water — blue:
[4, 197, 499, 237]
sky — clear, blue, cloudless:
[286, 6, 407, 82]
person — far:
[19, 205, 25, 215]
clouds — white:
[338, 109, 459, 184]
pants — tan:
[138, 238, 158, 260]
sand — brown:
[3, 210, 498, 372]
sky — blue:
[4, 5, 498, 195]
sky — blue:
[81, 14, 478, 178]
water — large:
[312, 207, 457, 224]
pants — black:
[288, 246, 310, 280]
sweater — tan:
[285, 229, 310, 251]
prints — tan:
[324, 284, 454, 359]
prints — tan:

++++++

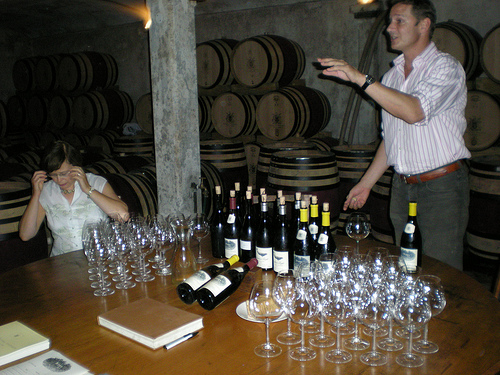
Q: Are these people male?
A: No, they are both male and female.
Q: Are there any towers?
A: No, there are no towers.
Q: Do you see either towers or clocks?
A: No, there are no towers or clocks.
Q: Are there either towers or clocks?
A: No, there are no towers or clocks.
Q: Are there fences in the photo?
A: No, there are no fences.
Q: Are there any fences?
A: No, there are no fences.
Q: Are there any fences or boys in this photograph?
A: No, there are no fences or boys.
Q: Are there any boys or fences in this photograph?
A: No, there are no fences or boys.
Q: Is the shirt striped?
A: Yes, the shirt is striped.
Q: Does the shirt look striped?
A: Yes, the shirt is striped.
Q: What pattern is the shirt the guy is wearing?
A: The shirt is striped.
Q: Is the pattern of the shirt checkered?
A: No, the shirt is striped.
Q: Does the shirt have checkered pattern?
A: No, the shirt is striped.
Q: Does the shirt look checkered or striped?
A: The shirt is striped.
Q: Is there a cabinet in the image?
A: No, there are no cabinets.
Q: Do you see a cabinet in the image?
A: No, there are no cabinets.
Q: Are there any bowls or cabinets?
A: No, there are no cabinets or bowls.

++++++

**Exercise directions**
Retype the material word for word, beginning at the line containing "Q: Is the pattern of the shirt checkered?" and continuing through the line containing "A: No, there are no cabinets or bowls.", with both of those lines included.

**Result for this task**
Q: Is the pattern of the shirt checkered?
A: No, the shirt is striped.
Q: Does the shirt have checkered pattern?
A: No, the shirt is striped.
Q: Does the shirt look checkered or striped?
A: The shirt is striped.
Q: Is there a cabinet in the image?
A: No, there are no cabinets.
Q: Do you see a cabinet in the image?
A: No, there are no cabinets.
Q: Are there any bowls or cabinets?
A: No, there are no cabinets or bowls.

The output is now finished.